Behind the scenes of King's speech at ASU
Earlier this year ASU University Libraries and the King Center in Atlanta made available for the first time a previously unknown recording of a speech Martin Luther King, Jr. gave at Arizona State University approximately a half-century ago.
Titled “Religious Witness for Human Dignity,” King delivered the speech to an audience of 8,000 people at ASU’s Goodwin Stadium on June 3, 1964 – less than one month before the landmark Civil Rights Act was signed.
The recording was among a box of reel-to-reel tapes donated by deceased Phoenix businessman and civil rights leader Lincoln Ragsdale and discovered by Phoenix resident Mary Scanlon while shopping at a Valley Goodwill store.
After the discovery, a committee of ASU archivists, historians and scholars worked over the next few months to verify the recording’s authenticity. Kristen LaRue, outreach program coordinator in ASU’s Department of English, transcribed the speech for the university and immersed herself in the sounds of King’s voice for several hours over two days.
LaRue spoke to ASU News about her experience, which she recalled as a “geeky thrill” as well as an intimate brush with history.
Q: Before you transcribed the MLK tape in Tempe, were you familiar with the teachings of Dr. King?
KL: Growing up in rural 1970s Montana, most of what I watched on television – including footage from the civil rights movement – seemed exotic and foreign. The only familiar thing in Dr. King’s appearances was what I heard – and that was the English language. Even that was inflected with an unfamiliar southern accent (my own speech had something of a Fargo, North Dakota, sound). I knew by listening to news anchors and commentators that King was important, that he had done and said something special and good. But those events seemed very, very far away.
I moved to Arizona in 2002. I first saw the ASU photograph of Dr. King sitting next to G. Homer Durham on the library archives website when I was doing research for something else. I couldn’t believe he had been here. Here! Where I live! It made me feel not-so-removed from that incredible moment in history. Then when I heard a recording had been found – utter nerd joy. To imagine him speaking in my environs – in the early summer desert air, in the presence of Palo Verde trees and saguaros – was a new intimacy.
Q: Did you do a straight listen before you transcribed the tape, and if so, what was running through your mind as you were listening to Dr. King's words?

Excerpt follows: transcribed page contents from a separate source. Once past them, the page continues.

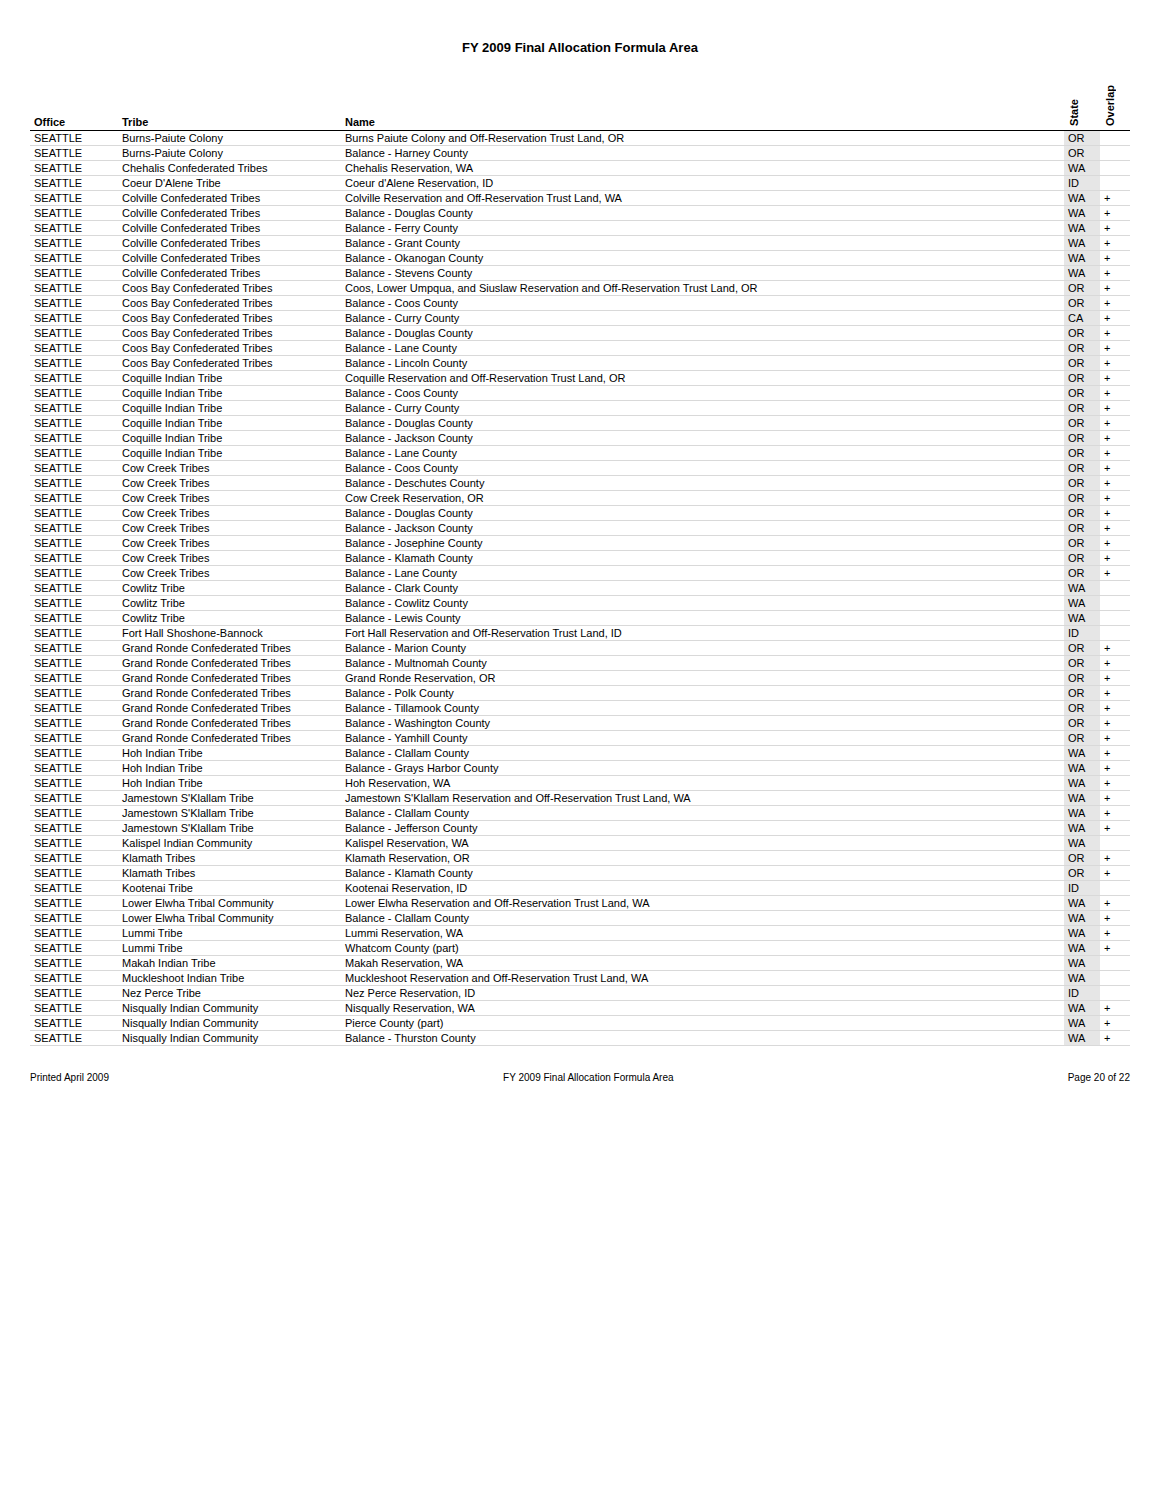FY 2009 Final Allocation Formula Area
| Office | Tribe | Name | State | Overlap |
| --- | --- | --- | --- | --- |
| SEATTLE | Burns-Paiute Colony | Burns Paiute Colony and Off-Reservation Trust Land, OR | OR | |
| SEATTLE | Burns-Paiute Colony | Balance - Harney County | OR | |
| SEATTLE | Chehalis Confederated Tribes | Chehalis Reservation, WA | WA | |
| SEATTLE | Coeur D'Alene Tribe | Coeur d'Alene Reservation, ID | ID | |
| SEATTLE | Colville Confederated Tribes | Colville Reservation and Off-Reservation Trust Land, WA | WA | + |
| SEATTLE | Colville Confederated Tribes | Balance - Douglas County | WA | + |
| SEATTLE | Colville Confederated Tribes | Balance - Ferry County | WA | + |
| SEATTLE | Colville Confederated Tribes | Balance - Grant County | WA | + |
| SEATTLE | Colville Confederated Tribes | Balance - Okanogan County | WA | + |
| SEATTLE | Colville Confederated Tribes | Balance - Stevens County | WA | + |
| SEATTLE | Coos Bay Confederated Tribes | Coos, Lower Umpqua, and Siuslaw Reservation and Off-Reservation Trust Land, OR | OR | + |
| SEATTLE | Coos Bay Confederated Tribes | Balance - Coos County | OR | + |
| SEATTLE | Coos Bay Confederated Tribes | Balance - Curry County | CA | + |
| SEATTLE | Coos Bay Confederated Tribes | Balance - Douglas County | OR | + |
| SEATTLE | Coos Bay Confederated Tribes | Balance - Lane County | OR | + |
| SEATTLE | Coos Bay Confederated Tribes | Balance - Lincoln County | OR | + |
| SEATTLE | Coquille Indian Tribe | Coquille Reservation and Off-Reservation Trust Land, OR | OR | + |
| SEATTLE | Coquille Indian Tribe | Balance - Coos County | OR | + |
| SEATTLE | Coquille Indian Tribe | Balance - Curry County | OR | + |
| SEATTLE | Coquille Indian Tribe | Balance - Douglas County | OR | + |
| SEATTLE | Coquille Indian Tribe | Balance - Jackson County | OR | + |
| SEATTLE | Coquille Indian Tribe | Balance - Lane County | OR | + |
| SEATTLE | Cow Creek Tribes | Balance - Coos County | OR | + |
| SEATTLE | Cow Creek Tribes | Balance - Deschutes County | OR | + |
| SEATTLE | Cow Creek Tribes | Cow Creek Reservation, OR | OR | + |
| SEATTLE | Cow Creek Tribes | Balance - Douglas County | OR | + |
| SEATTLE | Cow Creek Tribes | Balance - Jackson County | OR | + |
| SEATTLE | Cow Creek Tribes | Balance - Josephine County | OR | + |
| SEATTLE | Cow Creek Tribes | Balance - Klamath County | OR | + |
| SEATTLE | Cow Creek Tribes | Balance - Lane County | OR | + |
| SEATTLE | Cowlitz Tribe | Balance - Clark County | WA | |
| SEATTLE | Cowlitz Tribe | Balance - Cowlitz County | WA | |
| SEATTLE | Cowlitz Tribe | Balance - Lewis County | WA | |
| SEATTLE | Fort Hall Shoshone-Bannock | Fort Hall Reservation and Off-Reservation Trust Land, ID | ID | |
| SEATTLE | Grand Ronde Confederated Tribes | Balance - Marion County | OR | + |
| SEATTLE | Grand Ronde Confederated Tribes | Balance - Multnomah County | OR | + |
| SEATTLE | Grand Ronde Confederated Tribes | Grand Ronde Reservation, OR | OR | + |
| SEATTLE | Grand Ronde Confederated Tribes | Balance - Polk County | OR | + |
| SEATTLE | Grand Ronde Confederated Tribes | Balance - Tillamook County | OR | + |
| SEATTLE | Grand Ronde Confederated Tribes | Balance - Washington County | OR | + |
| SEATTLE | Grand Ronde Confederated Tribes | Balance - Yamhill County | OR | + |
| SEATTLE | Hoh Indian Tribe | Balance - Clallam County | WA | + |
| SEATTLE | Hoh Indian Tribe | Balance - Grays Harbor County | WA | + |
| SEATTLE | Hoh Indian Tribe | Hoh Reservation, WA | WA | + |
| SEATTLE | Jamestown S'Klallam Tribe | Jamestown S'Klallam Reservation and Off-Reservation Trust Land, WA | WA | + |
| SEATTLE | Jamestown S'Klallam Tribe | Balance - Clallam County | WA | + |
| SEATTLE | Jamestown S'Klallam Tribe | Balance - Jefferson County | WA | + |
| SEATTLE | Kalispel Indian Community | Kalispel Reservation, WA | WA | |
| SEATTLE | Klamath Tribes | Klamath Reservation, OR | OR | + |
| SEATTLE | Klamath Tribes | Balance - Klamath County | OR | + |
| SEATTLE | Kootenai Tribe | Kootenai Reservation, ID | ID | |
| SEATTLE | Lower Elwha Tribal Community | Lower Elwha Reservation and Off-Reservation Trust Land, WA | WA | + |
| SEATTLE | Lower Elwha Tribal Community | Balance - Clallam County | WA | + |
| SEATTLE | Lummi Tribe | Lummi Reservation, WA | WA | + |
| SEATTLE | Lummi Tribe | Whatcom County (part) | WA | + |
| SEATTLE | Makah Indian Tribe | Makah Reservation, WA | WA | |
| SEATTLE | Muckleshoot Indian Tribe | Muckleshoot Reservation and Off-Reservation Trust Land, WA | WA | |
| SEATTLE | Nez Perce Tribe | Nez Perce Reservation, ID | ID | |
| SEATTLE | Nisqually Indian Community | Nisqually Reservation, WA | WA | + |
| SEATTLE | Nisqually Indian Community | Pierce County (part) | WA | + |
| SEATTLE | Nisqually Indian Community | Balance - Thurston County | WA | + |
Printed April 2009 FY 2009 Final Allocation Formula Area Page 20 of 22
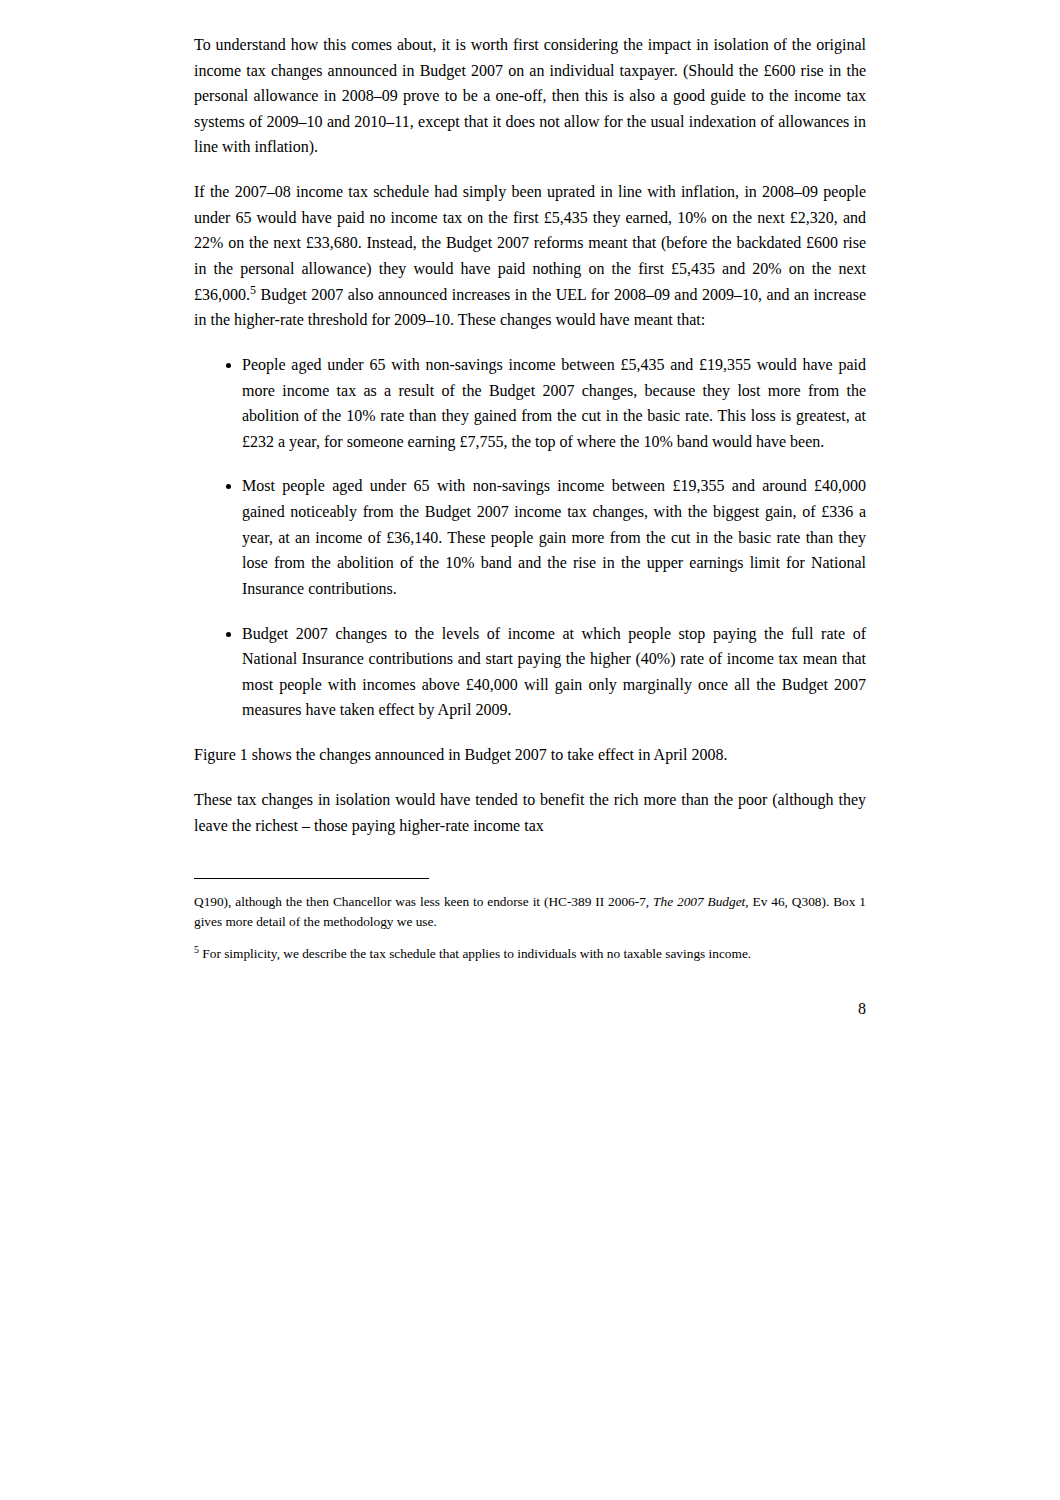To understand how this comes about, it is worth first considering the impact in isolation of the original income tax changes announced in Budget 2007 on an individual taxpayer. (Should the £600 rise in the personal allowance in 2008–09 prove to be a one-off, then this is also a good guide to the income tax systems of 2009–10 and 2010–11, except that it does not allow for the usual indexation of allowances in line with inflation).
If the 2007–08 income tax schedule had simply been uprated in line with inflation, in 2008–09 people under 65 would have paid no income tax on the first £5,435 they earned, 10% on the next £2,320, and 22% on the next £33,680. Instead, the Budget 2007 reforms meant that (before the backdated £600 rise in the personal allowance) they would have paid nothing on the first £5,435 and 20% on the next £36,000.5 Budget 2007 also announced increases in the UEL for 2008–09 and 2009–10, and an increase in the higher-rate threshold for 2009–10. These changes would have meant that:
People aged under 65 with non-savings income between £5,435 and £19,355 would have paid more income tax as a result of the Budget 2007 changes, because they lost more from the abolition of the 10% rate than they gained from the cut in the basic rate. This loss is greatest, at £232 a year, for someone earning £7,755, the top of where the 10% band would have been.
Most people aged under 65 with non-savings income between £19,355 and around £40,000 gained noticeably from the Budget 2007 income tax changes, with the biggest gain, of £336 a year, at an income of £36,140. These people gain more from the cut in the basic rate than they lose from the abolition of the 10% band and the rise in the upper earnings limit for National Insurance contributions.
Budget 2007 changes to the levels of income at which people stop paying the full rate of National Insurance contributions and start paying the higher (40%) rate of income tax mean that most people with incomes above £40,000 will gain only marginally once all the Budget 2007 measures have taken effect by April 2009.
Figure 1 shows the changes announced in Budget 2007 to take effect in April 2008.
These tax changes in isolation would have tended to benefit the rich more than the poor (although they leave the richest – those paying higher-rate income tax
Q190), although the then Chancellor was less keen to endorse it (HC-389 II 2006-7, The 2007 Budget, Ev 46, Q308). Box 1 gives more detail of the methodology we use.
5 For simplicity, we describe the tax schedule that applies to individuals with no taxable savings income.
8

KL: Because the tape wasn’t yet available to the public, I knew I needed to work quickly on the transcription. I didn’t do a straight listen before starting work on it. The listening I did could be described as “deep,” as I played and re-played the 45-minute tape for nearly two days straight in order to type his words exactly as spoken. I remember thinking that I was writing down history – for the first time. Others had, of course, listened to this speech before I did, but no one in the world had yet put all of these particular words to paper. It was very, very exciting for me.
Q: The U.S. Senate filibuster, which tried to block passage of the civil rights bill, was the new wrinkle in this speech. What can you tell me about the filibuster and why it ultimately failed?
KL: Since I’m not a King or civil rights expert, I don’t know much about the filibuster itself. However, through the work of ASU English professor Keith Miller, I am a bit familiar with King’s recycling of his and others’ words. Through research I found that he gave portions of this speech – verbatim – at other appearances across the country. Apparently King had a mental catalogue from which he could pull speech material as needed, or as “the spirit moved him.” But I found it meaningful that since the filibuster was tied to a very specific moment in time, this part of the speech had a limited shelf life, so to speak. It wouldn’t have made sense to repeat it in other addresses.
Q: There's been mention of King's exhaustion in his voice due to his relentless speaking schedule and a “nagging virus bug." Did you pick up on that right away?
KL: I’m a music historian and have [a master's] in music history and literature from ASU. I did my early training in vocal pedagogy and performance, and have some later training in music therapy. So, for better or worse, I am always listening to voices for clues about a person. I was anticipating a certain timbre when I first heard King’s voice on the tape, so I was surprised to hear it sound tight, gravelly and tired – not the fired-up, energetic presence with which I was familiar. But it was unmistakably his, which was authenticated by our team of scholars. It was thrilling to hear him get started on one of his famed, cascading orations that sounds like he’s preaching at church. From what I could hear on the recording, the Arizona crowd was slightly less boisterous than a southern Baptist congregation, but there was quite often enthusiastic applause and, at several points, laughter.
Keith Miller told me about the incredible number of public appearances and speeches King was making in those days. I also knew he had two others earlier that day in Phoenix, which put the fatigue I heard into context.
Q: What did you personally get from this experience?
My personal takeaway: to have had a very small part in helping this recording, and therefore this speech, find its way into civil rights history is very satisfying. I do often enjoy working “behind the scenes” on various projects, but none of these projects had gone on to have national impact. Until now.
The Department of English is an academic unit in ASU's College of Liberal Arts and Sciences.